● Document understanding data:
──────────

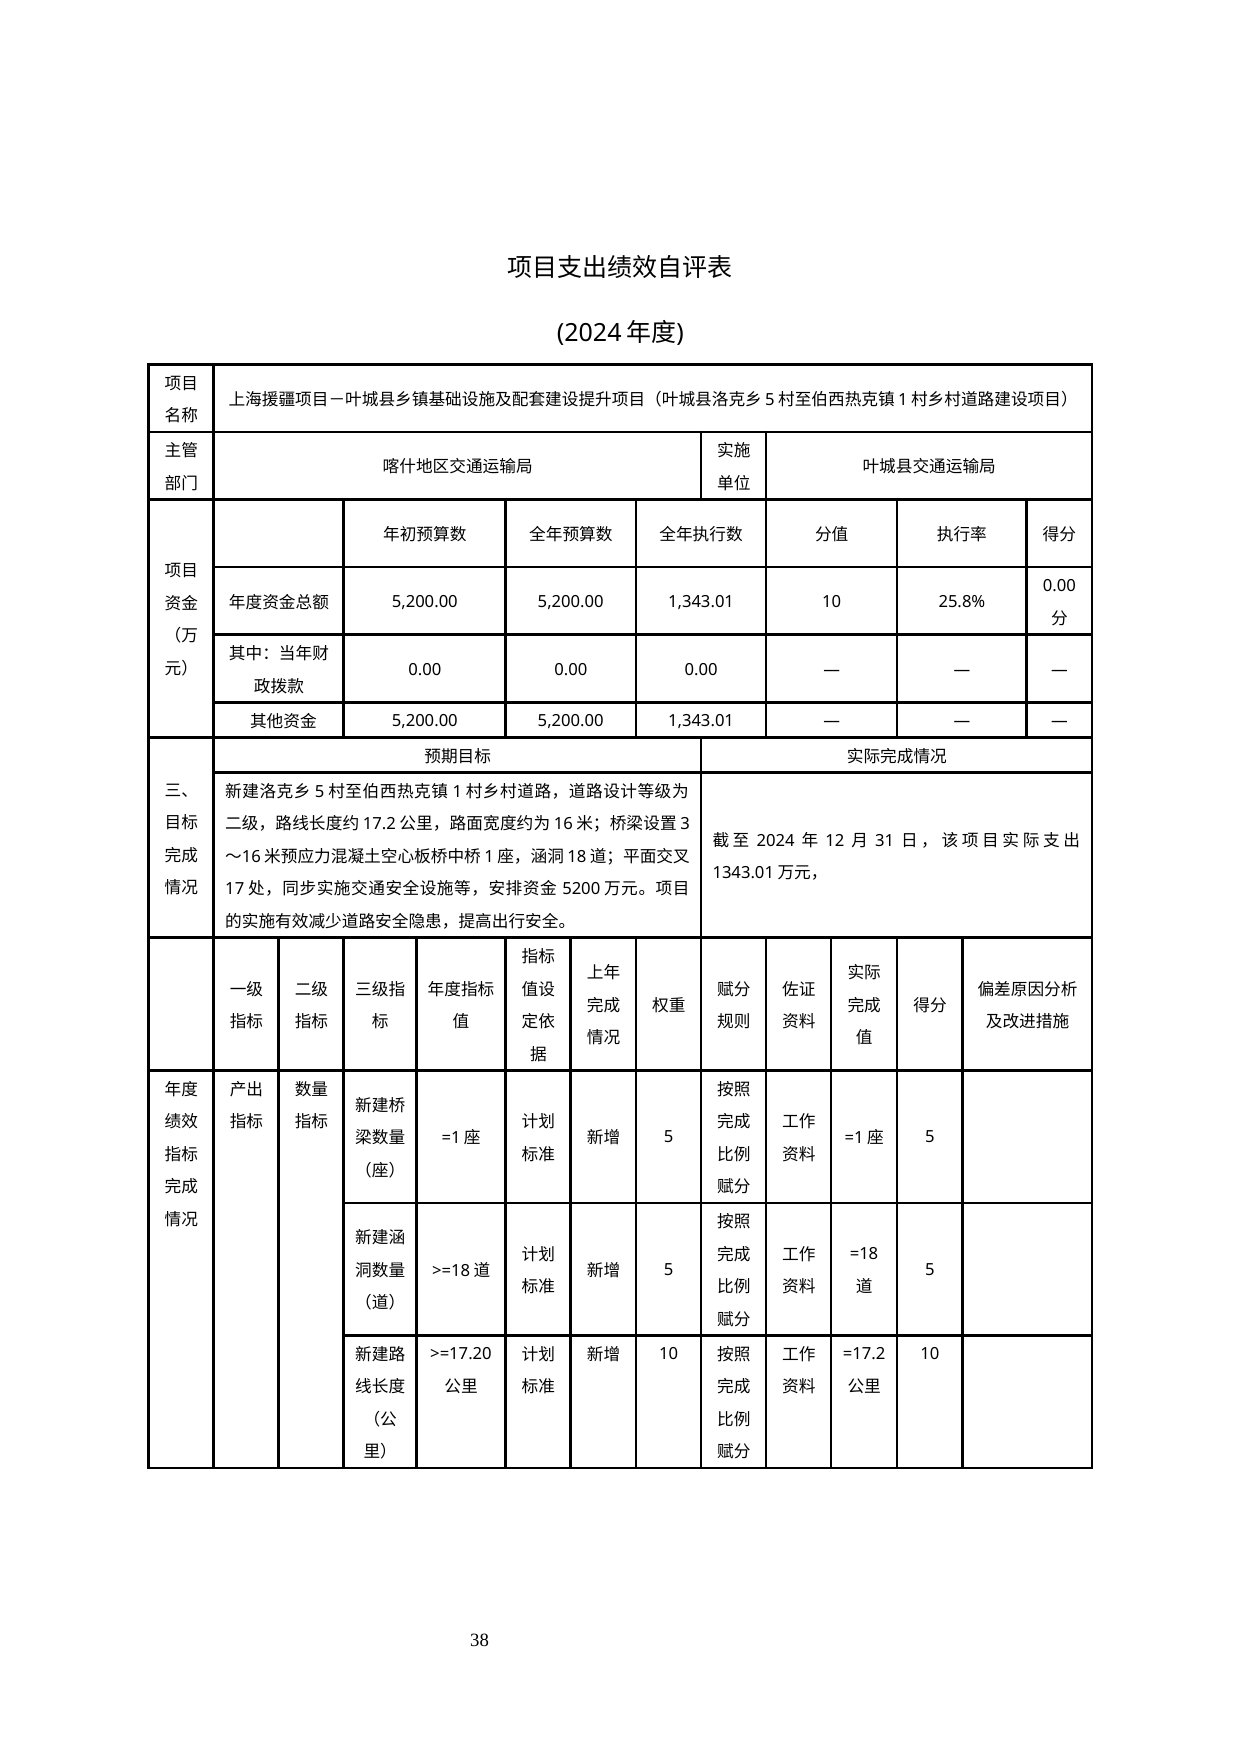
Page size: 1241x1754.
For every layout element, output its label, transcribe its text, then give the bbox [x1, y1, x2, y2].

table_cell — [767, 636, 896, 701]
table_cell 新增 [572, 1337, 635, 1467]
table_cell [150, 939, 212, 1069]
table_cell 新建涵洞数量（道） [345, 1204, 415, 1334]
table_cell 10 [637, 1337, 700, 1467]
table_cell 年度绩效指标完成情况 [150, 1072, 212, 1467]
table_cell =17.2公里 [832, 1337, 896, 1467]
table_cell 年度指标值 [418, 939, 504, 1069]
table_cell [964, 1204, 1091, 1334]
table_cell 0.00 [345, 636, 504, 701]
table_cell 得分 [898, 939, 961, 1069]
table_cell 0.00 [507, 636, 635, 701]
table_cell =1座 [832, 1072, 896, 1201]
table_cell [215, 501, 342, 566]
table_cell (2024年度) [148, 298, 1092, 363]
table_cell 5,200.00 [345, 568, 504, 633]
table_cell 上海援疆项目－叶城县乡镇基础设施及配套建设提升项目（叶城县洛克乡5村至伯西热克镇1村乡村道路建设项目） [215, 366, 1091, 431]
table_cell 实施单位 [702, 433, 765, 498]
table_cell 年度资金总额 [215, 568, 342, 633]
table_cell 按照完成比例赋分 [702, 1337, 765, 1467]
table_cell 计划标准 [507, 1204, 569, 1334]
table_cell 偏差原因分析及改进措施 [964, 939, 1091, 1069]
table_cell 10 [898, 1337, 961, 1467]
table_cell 10 [767, 568, 896, 633]
table_cell 实际完成值 [832, 939, 896, 1069]
table_cell 得分 [1028, 501, 1091, 566]
table_cell — [898, 636, 1025, 701]
table_cell 项目资金 （万元） [150, 501, 212, 736]
table_cell >=17.20公里 [418, 1337, 504, 1467]
table_cell 三、目标完成情况 [150, 739, 212, 936]
table_cell 三级指标 [345, 939, 415, 1069]
table_cell 执行率 [898, 501, 1025, 566]
table_cell 1,343.01 [637, 568, 765, 633]
table_cell 1,343.01 [637, 704, 765, 736]
table_cell 计划标准 [507, 1337, 569, 1467]
table_cell 其他资金 [215, 704, 342, 736]
table_cell 喀什地区交通运输局 [215, 433, 700, 498]
table_cell 0.00 [637, 636, 765, 701]
table_cell 新建洛克乡5村至伯西热克镇1村乡村道路，道路设计等级为二级，路线长度约17.2公里，路面宽度约为16米；桥梁设置3～16米预应力混凝土空心板桥中桥1座，涵洞18道；平面交叉17处，同步实施交通安全设施等，安排资金5200万元。项目的实施有效减少道路安全隐患，提高出行安全。 [215, 774, 700, 936]
table_cell 佐证资料 [767, 939, 830, 1069]
table_cell >=18道 [418, 1204, 504, 1334]
table_header 项目支出绩效自评表 [148, 233, 1092, 298]
table_cell 计划标准 [507, 1072, 569, 1201]
table_cell 5 [898, 1204, 961, 1334]
table_cell 按照完成比例赋分 [702, 1204, 765, 1334]
table_cell 项目名称 [150, 366, 212, 431]
table_cell 5,200.00 [345, 704, 504, 736]
table_cell 5 [637, 1072, 700, 1201]
table_cell 分值 [767, 501, 896, 566]
table_cell — [1028, 636, 1091, 701]
table_cell 5,200.00 [507, 568, 635, 633]
table_cell 工作资料 [767, 1204, 830, 1334]
table_cell 25.8% [898, 568, 1025, 633]
table_cell 5 [637, 1204, 700, 1334]
table_cell 新增 [572, 1072, 635, 1201]
table_cell 5 [898, 1072, 961, 1201]
table_cell 截至2024年12月31日，该项目实际支出1343.01万元， [702, 774, 1091, 936]
table_cell 数量指标 [280, 1072, 342, 1467]
table_cell 叶城县交通运输局 [767, 433, 1091, 498]
table_cell 指标值设定依据 [507, 939, 569, 1069]
table_cell [964, 1072, 1091, 1201]
table_cell =18道 [832, 1204, 896, 1334]
table_cell 二级指标 [280, 939, 342, 1069]
table_cell 按照完成比例赋分 [702, 1072, 765, 1201]
table_cell 预期目标 [215, 739, 700, 771]
table_cell 新建桥梁数量（座） [345, 1072, 415, 1201]
table_cell 工作资料 [767, 1072, 830, 1201]
table_cell 5,200.00 [507, 704, 635, 736]
table_cell [964, 1337, 1091, 1467]
table_cell 全年执行数 [637, 501, 765, 566]
table_cell 产出指标 [215, 1072, 277, 1467]
table_cell 实际完成情况 [702, 739, 1091, 771]
table_cell 新增 [572, 1204, 635, 1334]
table_cell 0.00分 [1028, 568, 1091, 633]
table_cell 赋分规则 [702, 939, 765, 1069]
table_cell — [767, 704, 896, 736]
table_cell 权重 [637, 939, 700, 1069]
table_cell 主管部门 [150, 433, 212, 498]
table_cell 年初预算数 [345, 501, 504, 566]
table_cell 工作资料 [767, 1337, 830, 1467]
table_cell — [898, 704, 1025, 736]
table_cell 新建路线长度（公里） [345, 1337, 415, 1467]
table_cell 其中：当年财政拨款 [215, 636, 342, 701]
table_cell 一级指标 [215, 939, 277, 1069]
table_cell — [1028, 704, 1091, 736]
table_cell 全年预算数 [507, 501, 635, 566]
table_cell 上年完成情况 [572, 939, 635, 1069]
table_cell =1座 [418, 1072, 504, 1201]
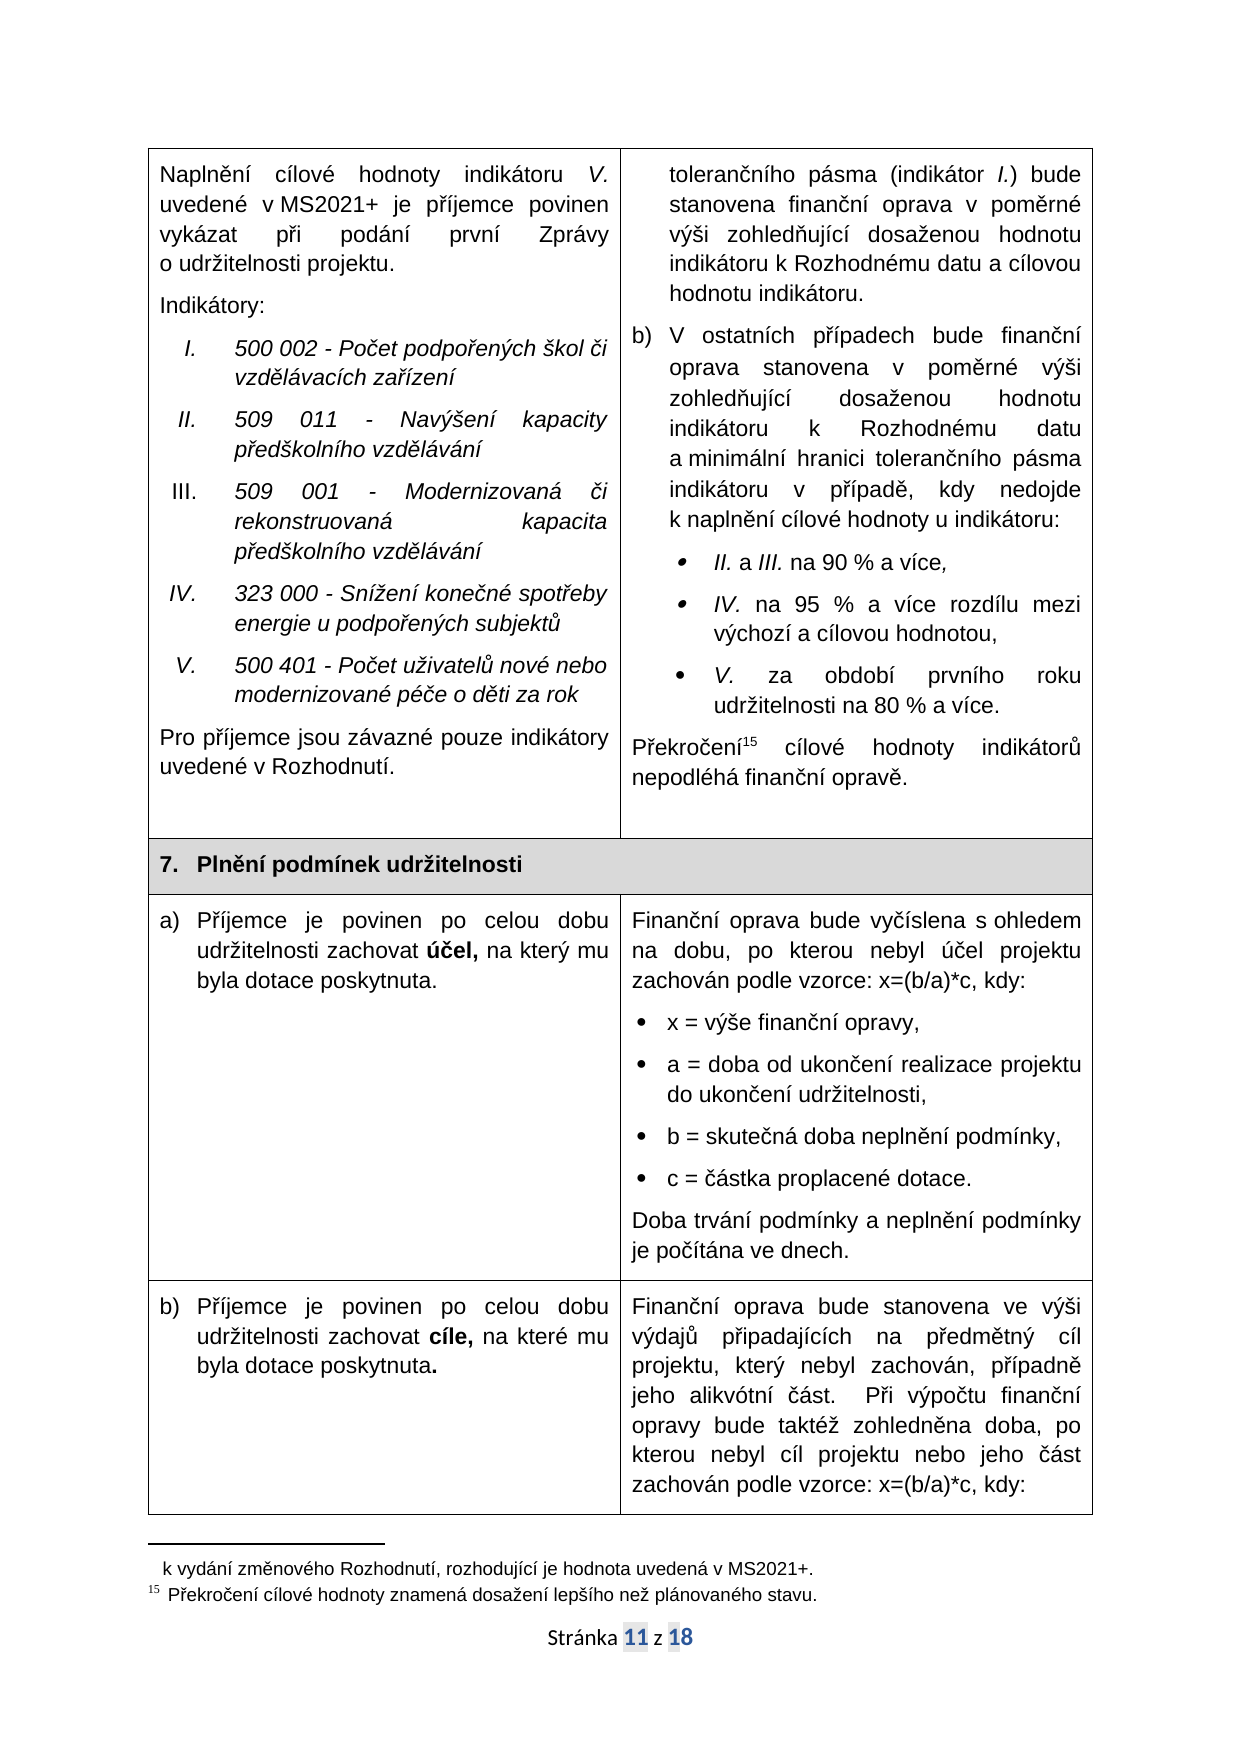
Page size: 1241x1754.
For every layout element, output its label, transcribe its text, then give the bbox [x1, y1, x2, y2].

──────────

● Task: Would you write each entry out again exactly, omitting the images?

● Solution to this exercise:
Page size: 1241x1754.
For every layout element, output its label, transcribe its text, then give the bbox [x1, y1, x2, y2].

table_cell — [767, 636, 896, 701]
table_cell 新增 [572, 1337, 635, 1467]
table_cell [150, 939, 212, 1069]
table_cell 新建涵洞数量（道） [345, 1204, 415, 1334]
table_cell 10 [637, 1337, 700, 1467]
table_cell 年度绩效指标完成情况 [150, 1072, 212, 1467]
table_cell =17.2公里 [832, 1337, 896, 1467]
table_cell 年度指标值 [418, 939, 504, 1069]
table_cell [964, 1204, 1091, 1334]
table_cell 0.00 [345, 636, 504, 701]
table_cell 得分 [898, 939, 961, 1069]
table_cell 0.00 [507, 636, 635, 701]
table_cell =1座 [832, 1072, 896, 1201]
table_cell [215, 501, 342, 566]
table_cell (2024年度) [148, 298, 1092, 363]
table_cell 5,200.00 [345, 568, 504, 633]
table_cell 上海援疆项目－叶城县乡镇基础设施及配套建设提升项目（叶城县洛克乡5村至伯西热克镇1村乡村道路建设项目） [215, 366, 1091, 431]
table_cell 实施单位 [702, 433, 765, 498]
table_cell 年度资金总额 [215, 568, 342, 633]
table_cell 按照完成比例赋分 [702, 1337, 765, 1467]
table_cell 计划标准 [507, 1204, 569, 1334]
table_cell 偏差原因分析及改进措施 [964, 939, 1091, 1069]
table_cell 10 [898, 1337, 961, 1467]
table_cell 10 [767, 568, 896, 633]
table_cell 实际完成值 [832, 939, 896, 1069]
table_cell 得分 [1028, 501, 1091, 566]
table_cell — [898, 636, 1025, 701]
table_cell 项目资金 （万元） [150, 501, 212, 736]
table_cell >=17.20公里 [418, 1337, 504, 1467]
table_cell 三、目标完成情况 [150, 739, 212, 936]
table_cell 三级指标 [345, 939, 415, 1069]
table_cell 执行率 [898, 501, 1025, 566]
table_cell 1,343.01 [637, 568, 765, 633]
table_cell 1,343.01 [637, 704, 765, 736]
table_cell 计划标准 [507, 1337, 569, 1467]
table_cell 其他资金 [215, 704, 342, 736]
table_cell 喀什地区交通运输局 [215, 433, 700, 498]
table_cell 0.00 [637, 636, 765, 701]
table_cell 新建洛克乡5村至伯西热克镇1村乡村道路，道路设计等级为二级，路线长度约17.2公里，路面宽度约为16米；桥梁设置3～16米预应力混凝土空心板桥中桥1座，涵洞18道；平面交叉17处，同步实施交通安全设施等，安排资金5200万元。项目的实施有效减少道路安全隐患，提高出行安全。 [215, 774, 700, 936]
table_cell 佐证资料 [767, 939, 830, 1069]
table_cell >=18道 [418, 1204, 504, 1334]
table_header 项目支出绩效自评表 [148, 233, 1092, 298]
table_cell 计划标准 [507, 1072, 569, 1201]
table_cell 5 [898, 1204, 961, 1334]
table_cell 按照完成比例赋分 [702, 1204, 765, 1334]
table_cell 项目名称 [150, 366, 212, 431]
table_cell 5,200.00 [345, 704, 504, 736]
table_cell 5 [637, 1072, 700, 1201]
table_cell 分值 [767, 501, 896, 566]
table_cell — [1028, 636, 1091, 701]
table_cell 5,200.00 [507, 568, 635, 633]
table_cell 工作资料 [767, 1204, 830, 1334]
table_cell 25.8% [898, 568, 1025, 633]
table_cell 5 [637, 1204, 700, 1334]
table_cell 新增 [572, 1072, 635, 1201]
table_cell 5 [898, 1072, 961, 1201]
table_cell 截至2024年12月31日，该项目实际支出1343.01万元， [702, 774, 1091, 936]
table_cell 数量指标 [280, 1072, 342, 1467]
table_cell 叶城县交通运输局 [767, 433, 1091, 498]
table_cell 指标值设定依据 [507, 939, 569, 1069]
table_cell [964, 1072, 1091, 1201]
table_cell =18道 [832, 1204, 896, 1334]
table_cell 二级指标 [280, 939, 342, 1069]
table_cell 按照完成比例赋分 [702, 1072, 765, 1201]
table_cell 预期目标 [215, 739, 700, 771]
table_cell 新建桥梁数量（座） [345, 1072, 415, 1201]
table_cell 工作资料 [767, 1072, 830, 1201]
table_cell 5,200.00 [507, 704, 635, 736]
table_cell [964, 1337, 1091, 1467]
table_cell 全年执行数 [637, 501, 765, 566]
table_cell 产出指标 [215, 1072, 277, 1467]
table_cell 实际完成情况 [702, 739, 1091, 771]
table_cell 新增 [572, 1204, 635, 1334]
table_cell 0.00分 [1028, 568, 1091, 633]
table_cell 赋分规则 [702, 939, 765, 1069]
table_cell — [767, 704, 896, 736]
table_cell 权重 [637, 939, 700, 1069]
table_cell 主管部门 [150, 433, 212, 498]
table_cell 年初预算数 [345, 501, 504, 566]
table_cell 工作资料 [767, 1337, 830, 1467]
table_cell — [898, 704, 1025, 736]
table_cell 新建路线长度（公里） [345, 1337, 415, 1467]
table_cell 其中：当年财政拨款 [215, 636, 342, 701]
table_cell 一级指标 [215, 939, 277, 1069]
table_cell — [1028, 704, 1091, 736]
table_cell 全年预算数 [507, 501, 635, 566]
table_cell 上年完成情况 [572, 939, 635, 1069]
table_cell =1座 [418, 1072, 504, 1201]
Page size: 1241x1754.
For every layout element, output its label, transcribe its text, then give the bbox [x1, y1, x2, y2].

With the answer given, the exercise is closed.